EXERCISE TEXT:
☆ ☆ ☆ ☆ ☆ ☆ ☆

Speedy bioceramics: Rapid densification of tricalcium phosphate by ultrafast high-temperature sintering

• Published in: Materials Science & Engineering C Vol. 127; p. 112246
• Main Authors: Biesuz, Mattia, Galotta, Anna, Motta, Antonella, Kermani, Milad, Grasso, Salvatore, Vontorová, Jiřina, Tyrpekl, Václav, Vilémová, Monika, Sglavo, Vincenzo M.
• Format: Journal Article
• Language: English
• Published: Lausanne Elsevier B.V 01.08.2021; Elsevier BV
• Subjects: Bioceramics; Biomedical materials; Bone healing; Calcium carbonate; Calcium phosphates; Cytotoxicity; Densification; High temperature; Hydroxyapatite; Materials science; Mechanical properties; Mechanochemical synthesis; Osteoconduction; Phase transitions; Sintering; Sintering (powder metallurgy); Substrates; TCP; Tricalcium phosphate; UHS; Ultra-high temperature sintering; TCP; Bioceramics; UHS; Ultra-high temperature sintering; Mechanochemical synthesis
• ISSN: 0928-4931; 1873-0191
• DOI: 10.1016/j.msec.2021.112246

Due to unique osteogenic properties, tricalcium phosphate (TCP) has gained relevance in the field of bone repair. The development of novel and rapid sintering routes is of particular interest since TCP undergoes to high-temperature phase transitions and is widely employed in osteoconductive coatings on thermally-sensitive metal substrates. In the present work, TCP bioceramics was innovatively obtained by Ultrafast High-temperature Sintering (UHS). Ca-deficient hydroxyapatite nano-powder produced by mechanochemical synthesis of mussel shell-derived calcium carbonate was used to prepare the green samples by uniaxial pressing. These were introduced within a graphite felt which was rapidly heated by an electrical current flow, reaching heating rates exceeding 1200 °C min−1. Dense (> 93%) ceramics were manufactured in less than 3 min using currents between 25 and 30 A. Both β and α-TCP were detected in the sintered components with proportions depending on the applied current. Preliminary tests confirmed that the artifacts do not possess cytotoxic effects and possess mechanical properties similar to conventionally sintered materials. The overall results prove the applicability of UHS to bioceramics paving the way to new rapid processing routes for biomedical components. [Display omitted] •Ultrafast high-temperature sintering, UHS, allows consolidation of TCP in <3 min.•The UHS samples possess a density exceeding 93%.•Heating and cooling rates exceeding 1200 °C min−1 are achieved during UHS.•The UHS current allows tailoring the microstructure and mineralogical composition.•The UHS artifacts do not possess any cytotoxic activity.

☆ ☆ ☆ ☆ ☆ ☆ ☆

WORK TASK 1:
Answer these questions about the text on rapid tricalcium phosphate sintering:
(a) Which journal volume published the article?
(b) What heating rates did the graphite felt reach?
(c) Which range of currents produced the dense ceramics?
WORK TASK 2: Transcribe the text on rapid tricalcium phosphate sintering from "Speedy bioceramics: Rapid" to "Sglavo, Vincenzo M.".

DATA EXCERPT:
☆ ☆ ☆ ☆ ☆ ☆ ☆

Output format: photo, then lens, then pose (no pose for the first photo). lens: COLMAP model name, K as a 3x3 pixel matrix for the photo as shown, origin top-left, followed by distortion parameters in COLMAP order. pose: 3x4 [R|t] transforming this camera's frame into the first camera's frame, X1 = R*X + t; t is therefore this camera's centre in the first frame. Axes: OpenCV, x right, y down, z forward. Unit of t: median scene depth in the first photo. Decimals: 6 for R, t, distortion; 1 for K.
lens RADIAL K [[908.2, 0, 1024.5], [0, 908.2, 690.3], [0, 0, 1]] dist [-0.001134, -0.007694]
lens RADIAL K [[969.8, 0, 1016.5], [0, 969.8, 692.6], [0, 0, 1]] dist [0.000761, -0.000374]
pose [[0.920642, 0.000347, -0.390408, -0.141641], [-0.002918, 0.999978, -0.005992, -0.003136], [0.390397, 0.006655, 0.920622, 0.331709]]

☆ ☆ ☆ ☆ ☆ ☆ ☆

ANSWER AREA 1:
(a) Volume 127 of Materials Science & Engineering C
(b) Heating rates exceeding 1200 °C min−1
(c) Currents between 25 and 30 A

ANSWER AREA 2:
Speedy bioceramics: Rapid densification of tricalcium phosphate by ultrafast high-temperature sintering

• Published in: Materials Science & Engineering C Vol. 127; p. 112246
• Main Authors: Biesuz, Mattia, Galotta, Anna, Motta, Antonella, Kermani, Milad, Grasso, Salvatore, Vontorová, Jiřina, Tyrpekl, Václav, Vilémová, Monika, Sglavo, Vincenzo M.